I was inspired by Elsa Schiaparelli, the 20th century female surrealist designer, to make silk roses to sew onto the shoulders of my jacket. In order to make the roses, I used a variety of pink silks. I used a cross-stitch fabric as my base, which I cut to form a circle (any thick fabric, like felt, will do). I then cut a piece of the silk in a petal shape, gathered it, and sewed it onto the thick fabric vertically to make the central bud of the rose. I wrapped a different pink around the rest of the circle horizontally to make the rose, sewing it in place as I went. Then I ironed the rose flat. I found that if I used a slightly too-hot iron in different parts, it discolored the silk a bit to give it a more aged look. Finally, I sewed my roses onto the jacket, being careful not to make the stitches too obvious.
On a recent trip to the Wallace Collection in London, I was inspired by the 18th century painter François Boucher to paint a Rococo-style scene on the back of my jacket. I discovered that it is possible to paint denim with acrylic paint–AND IT STAYS! (I even tested this for you by washing my jacket on a quick wash at a hot temperature.) Then I embroidered some cherub patches that I had made. If you want to do this, I suggest using a fabric-marking pen on a light material, like sheets.

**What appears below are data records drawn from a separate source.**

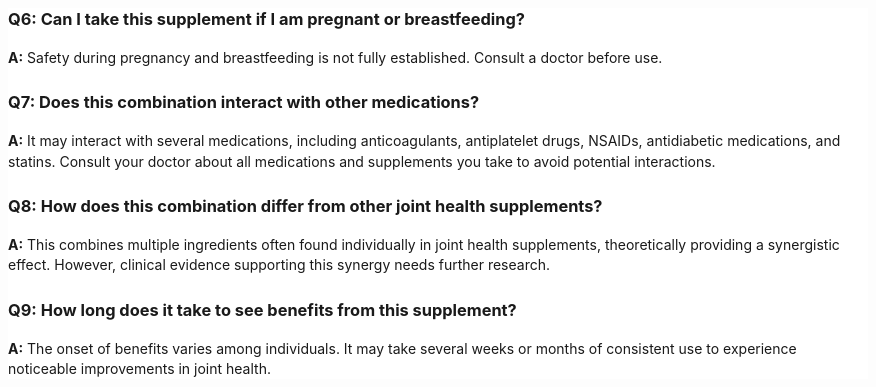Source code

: ### **Q6:  Can I take this supplement if I am pregnant or breastfeeding?**

**A:** Safety during pregnancy and breastfeeding is not fully established. Consult a doctor before use.

### **Q7:  Does this combination interact with other medications?**

**A:**  It may interact with several medications, including anticoagulants, antiplatelet drugs, NSAIDs, antidiabetic medications, and statins. Consult your doctor about all medications and supplements you take to avoid potential interactions.


### **Q8:  How does this combination differ from other joint health supplements?**

**A:** This combines multiple ingredients often found individually in joint health supplements, theoretically providing a synergistic effect. However, clinical evidence supporting this synergy needs further research.


### **Q9:  How long does it take to see benefits from this supplement?**

**A:** The onset of benefits varies among individuals. It may take several weeks or months of consistent use to experience noticeable improvements in joint health.



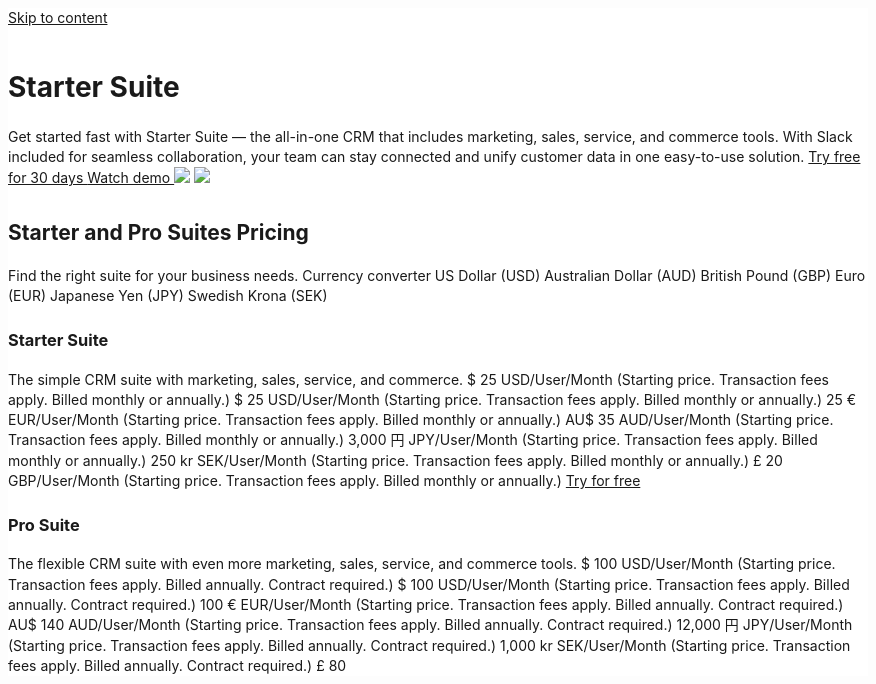 [ Skip to content ](https://www.salesforce.com/small-business/starter/#main-content)
#  Starter Suite 
Get started fast with Starter Suite — the all-in-one CRM that includes marketing, sales, service, and commerce tools. With Slack included for seamless collaboration, your team can stay connected and unify customer data in one easy-to-use solution.
[ Try free for 30 days ](https://www.salesforce.com/form/signup/freetrial-salesforce-in-product/?d=pb) [ Watch demo ](https://www.salesforce.com/form/demo/small-business/smb-overview/?d=pb)
![](https://wp.sfdcdigital.com/en-us/wp-content/uploads/sites/4/2023/07/04_Blades_Marquee_2-Column-min.jpg?w=1024)
![](https://wp.sfdcdigital.com/en-us/wp-content/uploads/sites/4/2024/02/marquee-private-equity-practice-marquee-background-mobile-updated.jpg?w=731)
##  Starter and Pro Suites Pricing 
Find the right suite for your business needs.
Currency converter US Dollar (USD) Australian Dollar (AUD) British Pound (GBP) Euro (EUR) Japanese Yen (JPY) Swedish Krona (SEK)
###  Starter Suite 
The simple CRM suite with marketing, sales, service, and commerce. 
$ 25
USD/User/Month 
(Starting price. Transaction fees apply. Billed monthly or annually.) 
$ 25
USD/User/Month 
(Starting price. Transaction fees apply. Billed monthly or annually.) 
25 €
EUR/User/Month 
(Starting price. Transaction fees apply. Billed monthly or annually.) 
AU$ 35
AUD/User/Month 
(Starting price. Transaction fees apply. Billed monthly or annually.) 
3,000 円
JPY/User/Month 
(Starting price. Transaction fees apply. Billed monthly or annually.) 
250 kr
SEK/User/Month 
(Starting price. Transaction fees apply. Billed monthly or annually.) 
£ 20
GBP/User/Month 
(Starting price. Transaction fees apply. Billed monthly or annually.) 
[ Try for free ](https://www.salesforce.com/form/signup/freetrial-salesforce-in-product/?d=pb)
###  Pro Suite 
The flexible CRM suite with even more marketing, sales, service, and commerce tools. 
$ 100
USD/User/Month 
(Starting price. Transaction fees apply. Billed annually. Contract required.) 
$ 100
USD/User/Month 
(Starting price. Transaction fees apply. Billed annually. Contract required.) 
100 €
EUR/User/Month 
(Starting price. Transaction fees apply. Billed annually. Contract required.) 
AU$ 140
AUD/User/Month 
(Starting price. Transaction fees apply. Billed annually. Contract required.) 
12,000 円
JPY/User/Month 
(Starting price. Transaction fees apply. Billed annually. Contract required.) 
1,000 kr
SEK/User/Month 
(Starting price. Transaction fees apply. Billed annually. Contract required.) 
£ 80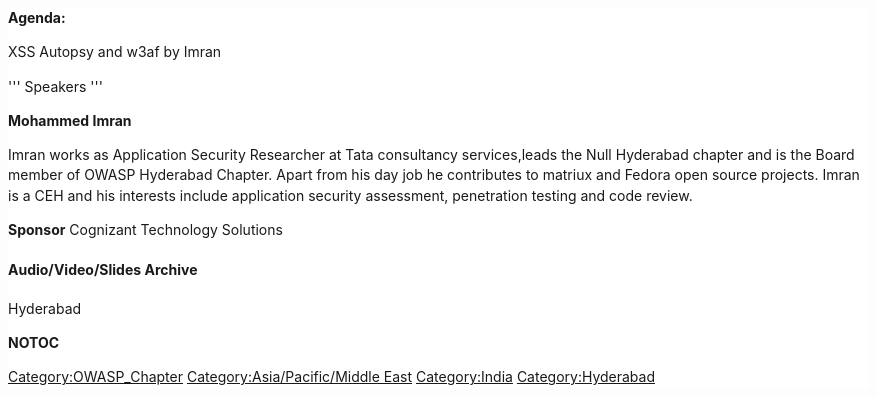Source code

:**Agenda:**

XSS Autopsy and w3af by Imran

''' Speakers '''

**Mohammed Imran**

Imran works as Application Security Researcher at Tata consultancy
services,leads the Null Hyderabad chapter and is the Board member of
OWASP Hyderabad Chapter. Apart from his day job he contributes to
matriux and Fedora open source projects. Imran is a CEH and his
interests include application security assessment, penetration testing
and code review.

**Sponsor**
Cognizant Technology Solutions



#### Audio/Video/Slides Archive

<paypal>Hyderabad</paypal>

__NOTOC__ <headertabs></headertabs>

[Category:OWASP_Chapter](Category:OWASP_Chapter "wikilink")
[Category:Asia/Pacific/Middle
East](Category:Asia/Pacific/Middle_East "wikilink")
[Category:India](Category:India "wikilink")
[Category:Hyderabad](Category:Hyderabad "wikilink")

You can paint the denim jacket just like you would paint a canvas. If you’re going to have a go at painting a sky and you want it to look realistic, imagine the position of the sun and the direction its rays are coming from. On my jacket, I imagined the sun being at top-left-hand corner, so the top-left-hand clouds are white, while the bottom-right-hand ones are the darkest. (This is a helpful tutorial.)
I also safety-pinned other patches I had made to the front of jacket. The one above was a drawing I made, scanned, printed, and transferred to fabric using Dylon Image Maker. You could also use iron-on transfers. I then appliquéd this to a backing fabric and added trim. Finished!